--- ARTICLE ---

I am thinking about doing
BEGIN
{replacing command 1}
{replacing command 2}
etc.
END
Yes, your idea with an ERE and pipe-OR works.
The main bug in your awk code is: the ERE is in / / (or in " ") when it is a constant. Not if it's in a variable!
Then, the input words have spaces around. How does it find the last word when there is no trailing space?
Then, you use the assignment IGNORECASE = 1 as a condition. Fortunately it is always true so the following { block } is run. Better have no condtion and set the variable once at the BEGINning!
Attempt to fix the bugs (untested)
awk -F';' 'BEGIN { IGNORECASE = 1 } NR==FNR { A[$1] = $2; next } { x = (" " $0 " "); for (i in A) gsub(A, i, x); sub(/^ /, "", x); sub(/ $/, "", x); print x }'
I don't know what you mean about the problem being the version of awk you were using when there were so many logic errors in your code. But, if you have it working now, congratulations.

---

Extend the awk forum discussion past its final sentence with a few more lines in the same voice. The records play no part in this text.

--- DATA EXTRACT ---

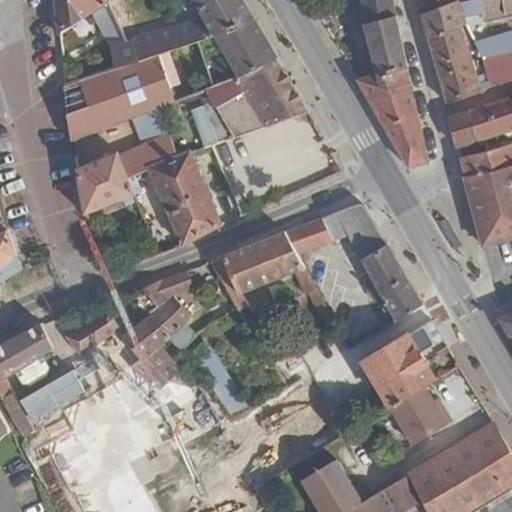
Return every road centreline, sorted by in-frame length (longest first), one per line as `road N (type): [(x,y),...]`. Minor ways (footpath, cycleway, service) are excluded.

---
--- DATA EXTRACT ---

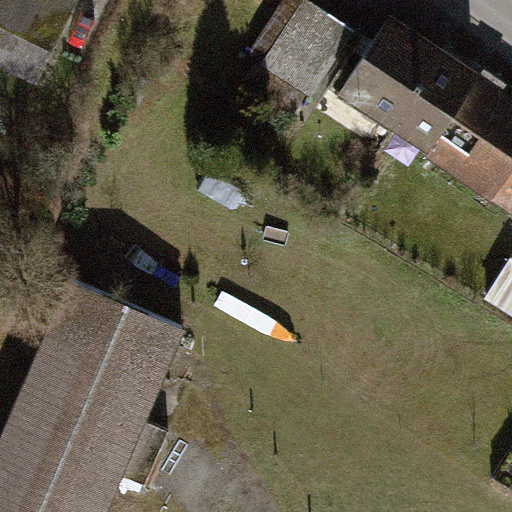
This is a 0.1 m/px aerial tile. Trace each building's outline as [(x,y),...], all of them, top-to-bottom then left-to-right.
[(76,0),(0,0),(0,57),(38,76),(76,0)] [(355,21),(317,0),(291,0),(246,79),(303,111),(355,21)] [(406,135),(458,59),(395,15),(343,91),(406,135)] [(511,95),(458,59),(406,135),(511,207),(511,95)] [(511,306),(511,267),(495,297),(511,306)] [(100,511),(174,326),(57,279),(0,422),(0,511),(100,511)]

---

■ RIGHT ANSWER ■
Note, however, that in addition to the corrections MadeInGermany already listed, you also need to be absolutely sure that your first input file has exactly one <space> character before and after each word you're searching for as possible text to be replaced. For example, with the sample data you provided, no changes would be made to the following lined of text:
The word tonton in this text will not be changed to toto because there aren't
two <space> characters following any occurrence of tonton in this sentence, but
there is one <space> before tonton and two <space>s after tonton in your sample
simplifier_FR.txt file.
You might also want to note that if there are any punctuation characters before or after any of the words you want to replace, the code you're using won't find and/or replace them.